*** Opening INFORMATION GIVEN ***

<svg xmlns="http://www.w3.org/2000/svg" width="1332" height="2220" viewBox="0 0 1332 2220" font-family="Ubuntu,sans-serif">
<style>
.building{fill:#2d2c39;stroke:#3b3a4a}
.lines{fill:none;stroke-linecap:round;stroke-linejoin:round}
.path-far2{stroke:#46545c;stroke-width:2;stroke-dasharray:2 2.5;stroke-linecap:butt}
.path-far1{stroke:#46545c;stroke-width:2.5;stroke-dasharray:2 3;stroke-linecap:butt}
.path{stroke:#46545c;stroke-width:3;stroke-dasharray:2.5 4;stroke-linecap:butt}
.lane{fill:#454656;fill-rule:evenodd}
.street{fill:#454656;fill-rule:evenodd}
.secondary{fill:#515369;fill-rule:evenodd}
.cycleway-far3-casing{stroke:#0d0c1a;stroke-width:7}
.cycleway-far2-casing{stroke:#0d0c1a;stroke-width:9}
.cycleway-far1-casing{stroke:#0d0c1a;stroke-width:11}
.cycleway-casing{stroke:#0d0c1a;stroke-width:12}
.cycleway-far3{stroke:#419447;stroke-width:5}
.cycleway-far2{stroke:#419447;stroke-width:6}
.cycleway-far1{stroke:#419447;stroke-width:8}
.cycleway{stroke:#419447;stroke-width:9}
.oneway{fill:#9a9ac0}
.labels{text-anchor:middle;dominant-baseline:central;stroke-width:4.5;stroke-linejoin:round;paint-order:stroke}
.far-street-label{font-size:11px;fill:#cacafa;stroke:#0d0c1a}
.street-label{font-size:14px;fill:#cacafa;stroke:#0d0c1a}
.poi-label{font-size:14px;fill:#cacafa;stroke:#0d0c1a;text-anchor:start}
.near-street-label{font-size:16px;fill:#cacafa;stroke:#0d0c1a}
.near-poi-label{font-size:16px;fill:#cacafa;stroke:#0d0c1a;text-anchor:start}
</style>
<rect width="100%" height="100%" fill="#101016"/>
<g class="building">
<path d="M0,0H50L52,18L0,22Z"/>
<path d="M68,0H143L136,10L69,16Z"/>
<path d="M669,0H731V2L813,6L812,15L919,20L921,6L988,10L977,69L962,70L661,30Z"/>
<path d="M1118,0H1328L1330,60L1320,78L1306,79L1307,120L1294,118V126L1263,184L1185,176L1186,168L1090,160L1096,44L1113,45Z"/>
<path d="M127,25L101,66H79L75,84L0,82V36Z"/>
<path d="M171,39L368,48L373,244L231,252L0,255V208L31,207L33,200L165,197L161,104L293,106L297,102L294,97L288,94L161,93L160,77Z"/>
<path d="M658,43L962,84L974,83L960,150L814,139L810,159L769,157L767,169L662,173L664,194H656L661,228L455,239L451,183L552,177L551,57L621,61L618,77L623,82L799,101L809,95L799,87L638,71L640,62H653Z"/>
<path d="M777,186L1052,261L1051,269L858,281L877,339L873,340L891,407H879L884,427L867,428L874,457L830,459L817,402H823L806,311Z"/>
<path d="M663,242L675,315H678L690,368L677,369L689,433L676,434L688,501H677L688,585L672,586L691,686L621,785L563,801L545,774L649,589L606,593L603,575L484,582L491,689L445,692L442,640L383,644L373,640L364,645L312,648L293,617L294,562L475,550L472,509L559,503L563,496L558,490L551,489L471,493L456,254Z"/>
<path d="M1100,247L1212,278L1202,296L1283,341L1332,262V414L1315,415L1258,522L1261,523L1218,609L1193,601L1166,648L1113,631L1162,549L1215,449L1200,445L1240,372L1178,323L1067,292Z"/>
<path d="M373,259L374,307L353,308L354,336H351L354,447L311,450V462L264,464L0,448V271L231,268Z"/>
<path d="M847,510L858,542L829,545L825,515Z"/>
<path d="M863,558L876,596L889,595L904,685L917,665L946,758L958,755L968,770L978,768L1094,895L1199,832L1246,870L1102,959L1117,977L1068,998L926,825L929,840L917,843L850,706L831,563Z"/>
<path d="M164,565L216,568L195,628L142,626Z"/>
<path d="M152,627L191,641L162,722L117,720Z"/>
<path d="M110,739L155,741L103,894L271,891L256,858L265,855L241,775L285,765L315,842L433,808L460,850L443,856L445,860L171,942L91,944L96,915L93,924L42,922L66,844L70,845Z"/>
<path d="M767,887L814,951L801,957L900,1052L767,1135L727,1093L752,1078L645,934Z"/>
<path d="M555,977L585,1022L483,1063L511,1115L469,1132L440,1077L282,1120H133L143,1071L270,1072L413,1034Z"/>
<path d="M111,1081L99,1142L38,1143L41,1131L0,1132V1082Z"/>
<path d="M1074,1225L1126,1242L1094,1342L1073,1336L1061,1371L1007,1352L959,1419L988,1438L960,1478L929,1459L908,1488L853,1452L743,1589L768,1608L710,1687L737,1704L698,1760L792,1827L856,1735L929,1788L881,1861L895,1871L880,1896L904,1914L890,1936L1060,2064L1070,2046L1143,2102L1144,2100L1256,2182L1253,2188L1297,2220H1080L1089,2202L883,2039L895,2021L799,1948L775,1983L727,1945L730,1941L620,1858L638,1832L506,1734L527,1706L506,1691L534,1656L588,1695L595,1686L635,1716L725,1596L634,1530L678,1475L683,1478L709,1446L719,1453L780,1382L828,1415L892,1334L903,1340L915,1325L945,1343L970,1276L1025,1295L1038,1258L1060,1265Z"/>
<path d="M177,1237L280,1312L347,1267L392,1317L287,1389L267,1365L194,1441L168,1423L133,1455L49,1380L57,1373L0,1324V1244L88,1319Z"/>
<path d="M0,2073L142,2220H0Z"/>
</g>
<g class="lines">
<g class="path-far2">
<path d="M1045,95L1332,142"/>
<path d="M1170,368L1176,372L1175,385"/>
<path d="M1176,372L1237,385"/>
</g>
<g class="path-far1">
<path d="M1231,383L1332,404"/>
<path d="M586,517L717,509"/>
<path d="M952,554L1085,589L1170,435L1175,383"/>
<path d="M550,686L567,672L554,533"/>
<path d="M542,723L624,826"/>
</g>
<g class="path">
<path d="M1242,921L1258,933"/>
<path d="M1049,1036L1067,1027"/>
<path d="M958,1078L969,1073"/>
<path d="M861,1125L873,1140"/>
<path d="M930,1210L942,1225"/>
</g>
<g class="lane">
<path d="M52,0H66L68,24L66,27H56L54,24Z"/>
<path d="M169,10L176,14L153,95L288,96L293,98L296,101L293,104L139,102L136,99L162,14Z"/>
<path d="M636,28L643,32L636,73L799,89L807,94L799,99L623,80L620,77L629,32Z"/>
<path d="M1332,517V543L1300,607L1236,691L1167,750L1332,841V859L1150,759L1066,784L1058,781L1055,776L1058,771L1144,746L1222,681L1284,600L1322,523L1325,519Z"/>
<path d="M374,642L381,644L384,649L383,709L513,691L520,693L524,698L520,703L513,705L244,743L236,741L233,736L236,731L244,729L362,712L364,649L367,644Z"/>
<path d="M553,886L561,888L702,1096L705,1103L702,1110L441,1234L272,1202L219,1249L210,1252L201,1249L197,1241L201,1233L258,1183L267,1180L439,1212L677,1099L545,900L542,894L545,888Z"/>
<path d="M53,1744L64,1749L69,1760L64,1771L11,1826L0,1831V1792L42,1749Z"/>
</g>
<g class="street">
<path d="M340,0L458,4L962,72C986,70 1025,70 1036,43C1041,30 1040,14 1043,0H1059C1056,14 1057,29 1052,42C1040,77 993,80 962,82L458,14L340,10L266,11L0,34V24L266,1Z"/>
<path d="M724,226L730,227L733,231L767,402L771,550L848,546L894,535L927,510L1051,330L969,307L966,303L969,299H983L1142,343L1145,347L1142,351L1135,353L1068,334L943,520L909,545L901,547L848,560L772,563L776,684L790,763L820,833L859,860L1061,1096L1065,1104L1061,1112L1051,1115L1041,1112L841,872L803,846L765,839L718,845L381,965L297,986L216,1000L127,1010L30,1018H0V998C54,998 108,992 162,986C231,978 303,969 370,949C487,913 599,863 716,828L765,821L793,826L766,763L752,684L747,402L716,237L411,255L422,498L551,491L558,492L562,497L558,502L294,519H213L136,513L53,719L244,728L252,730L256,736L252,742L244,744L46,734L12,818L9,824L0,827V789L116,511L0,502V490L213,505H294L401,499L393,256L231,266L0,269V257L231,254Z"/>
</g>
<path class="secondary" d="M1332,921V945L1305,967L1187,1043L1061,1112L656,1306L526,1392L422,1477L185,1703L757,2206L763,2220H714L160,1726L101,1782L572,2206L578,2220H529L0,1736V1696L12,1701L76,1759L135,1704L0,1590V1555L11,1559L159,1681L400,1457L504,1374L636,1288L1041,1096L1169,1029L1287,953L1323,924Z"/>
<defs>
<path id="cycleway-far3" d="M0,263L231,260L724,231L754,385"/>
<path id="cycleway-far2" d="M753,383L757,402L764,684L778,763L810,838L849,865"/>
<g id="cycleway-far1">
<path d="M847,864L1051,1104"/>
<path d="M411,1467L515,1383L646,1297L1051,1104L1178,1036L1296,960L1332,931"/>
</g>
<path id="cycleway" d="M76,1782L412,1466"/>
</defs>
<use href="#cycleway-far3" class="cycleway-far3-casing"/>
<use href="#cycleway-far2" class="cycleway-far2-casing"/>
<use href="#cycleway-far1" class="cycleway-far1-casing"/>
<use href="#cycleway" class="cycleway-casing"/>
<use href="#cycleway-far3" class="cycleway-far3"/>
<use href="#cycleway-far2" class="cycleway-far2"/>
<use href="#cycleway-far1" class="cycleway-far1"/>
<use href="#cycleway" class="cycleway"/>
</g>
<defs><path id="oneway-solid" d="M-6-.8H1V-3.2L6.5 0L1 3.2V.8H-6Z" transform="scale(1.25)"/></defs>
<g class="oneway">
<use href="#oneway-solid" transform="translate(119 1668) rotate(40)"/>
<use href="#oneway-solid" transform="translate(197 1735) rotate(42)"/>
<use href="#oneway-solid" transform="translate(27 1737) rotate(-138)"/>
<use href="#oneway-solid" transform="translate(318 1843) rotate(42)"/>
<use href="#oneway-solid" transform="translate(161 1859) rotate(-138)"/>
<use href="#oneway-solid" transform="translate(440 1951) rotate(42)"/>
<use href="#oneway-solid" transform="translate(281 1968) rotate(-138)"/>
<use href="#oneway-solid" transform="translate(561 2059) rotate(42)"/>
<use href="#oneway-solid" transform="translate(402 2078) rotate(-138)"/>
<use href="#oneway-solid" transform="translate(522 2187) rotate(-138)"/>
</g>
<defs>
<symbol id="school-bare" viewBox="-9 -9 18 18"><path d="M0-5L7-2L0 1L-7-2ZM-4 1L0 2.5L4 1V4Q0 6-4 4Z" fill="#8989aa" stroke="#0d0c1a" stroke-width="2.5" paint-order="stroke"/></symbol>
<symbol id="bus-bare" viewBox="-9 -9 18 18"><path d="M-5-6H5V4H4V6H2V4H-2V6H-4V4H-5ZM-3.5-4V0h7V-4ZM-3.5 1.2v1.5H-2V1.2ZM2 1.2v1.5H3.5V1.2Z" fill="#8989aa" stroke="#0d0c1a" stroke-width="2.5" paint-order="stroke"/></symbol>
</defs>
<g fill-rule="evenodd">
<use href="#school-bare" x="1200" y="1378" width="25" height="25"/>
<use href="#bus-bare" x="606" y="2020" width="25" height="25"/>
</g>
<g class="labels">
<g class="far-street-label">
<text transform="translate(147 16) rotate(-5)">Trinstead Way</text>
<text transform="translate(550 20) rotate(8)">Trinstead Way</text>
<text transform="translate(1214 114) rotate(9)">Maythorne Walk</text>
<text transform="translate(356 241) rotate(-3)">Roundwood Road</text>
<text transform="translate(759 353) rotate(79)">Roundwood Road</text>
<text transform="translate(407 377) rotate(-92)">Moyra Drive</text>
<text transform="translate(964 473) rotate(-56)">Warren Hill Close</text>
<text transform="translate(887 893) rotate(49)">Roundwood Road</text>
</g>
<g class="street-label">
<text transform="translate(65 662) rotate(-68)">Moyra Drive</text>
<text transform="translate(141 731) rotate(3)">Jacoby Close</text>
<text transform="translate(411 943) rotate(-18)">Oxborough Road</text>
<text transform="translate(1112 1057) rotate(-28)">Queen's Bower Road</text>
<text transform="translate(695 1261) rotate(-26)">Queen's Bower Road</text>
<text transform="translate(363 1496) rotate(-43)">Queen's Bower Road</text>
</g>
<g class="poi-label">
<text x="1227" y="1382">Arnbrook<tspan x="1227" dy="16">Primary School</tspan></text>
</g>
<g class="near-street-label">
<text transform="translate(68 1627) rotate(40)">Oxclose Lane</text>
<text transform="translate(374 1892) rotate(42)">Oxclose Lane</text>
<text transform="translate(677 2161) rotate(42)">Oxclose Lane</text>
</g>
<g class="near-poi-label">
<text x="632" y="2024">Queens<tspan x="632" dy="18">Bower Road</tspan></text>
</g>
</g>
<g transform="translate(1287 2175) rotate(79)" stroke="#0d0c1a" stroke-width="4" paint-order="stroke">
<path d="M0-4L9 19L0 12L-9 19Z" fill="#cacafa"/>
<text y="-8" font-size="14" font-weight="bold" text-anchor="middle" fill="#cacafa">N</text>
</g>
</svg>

*** Closing INFORMATION GIVEN ***

REQUIRED ACTION:
The required output is a copy of each line in the records where the string "labels" occurs.

WRITTEN RESPONSE:
.labels{text-anchor:middle;dominant-baseline:central;stroke-width:4.5;stroke-linejoin:round;paint-order:stroke}
<g class="labels">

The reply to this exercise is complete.